◆ PROBLEM STATEMENT:
Convert every line of the records below into a Markdown table with the columns No. and Line, omitting blank lines and numbering the remaining rows in order.

>>

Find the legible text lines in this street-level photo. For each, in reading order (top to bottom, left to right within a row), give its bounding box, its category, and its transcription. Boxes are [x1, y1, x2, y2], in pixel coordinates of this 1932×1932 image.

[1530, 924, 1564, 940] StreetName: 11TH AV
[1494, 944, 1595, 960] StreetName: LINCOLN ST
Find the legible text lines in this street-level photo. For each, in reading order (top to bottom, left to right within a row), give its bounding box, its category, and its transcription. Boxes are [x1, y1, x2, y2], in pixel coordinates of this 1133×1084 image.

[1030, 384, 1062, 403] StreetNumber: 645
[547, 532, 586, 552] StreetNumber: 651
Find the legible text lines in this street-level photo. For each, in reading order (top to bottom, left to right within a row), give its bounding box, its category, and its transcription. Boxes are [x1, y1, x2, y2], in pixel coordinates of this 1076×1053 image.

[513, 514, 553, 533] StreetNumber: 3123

<<

◆ PROBLEM SOLUTION:
| No. | Line |
|---|---|
| 1 | Find the legible text lines in this street-level photo. For each, in reading order (top to bottom, left to right within a row), give its bounding box, its category, and its transcription. Boxes are [x1, y1, x2, y2], in pixel coordinates of this 1932×1932 image. |
| 2 | [1530, 924, 1564, 940] StreetName: 11TH AV |
| 3 | [1494, 944, 1595, 960] StreetName: LINCOLN ST |
| 4 | Find the legible text lines in this street-level photo. For each, in reading order (top to bottom, left to right within a row), give its bounding box, its category, and its transcription. Boxes are [x1, y1, x2, y2], in pixel coordinates of this 1133×1084 image. |
| 5 | [1030, 384, 1062, 403] StreetNumber: 645 |
| 6 | [547, 532, 586, 552] StreetNumber: 651 |
| 7 | Find the legible text lines in this street-level photo. For each, in reading order (top to bottom, left to right within a row), give its bounding box, its category, and its transcription. Boxes are [x1, y1, x2, y2], in pixel coordinates of this 1076×1053 image. |
| 8 | [513, 514, 553, 533] StreetNumber: 3123 |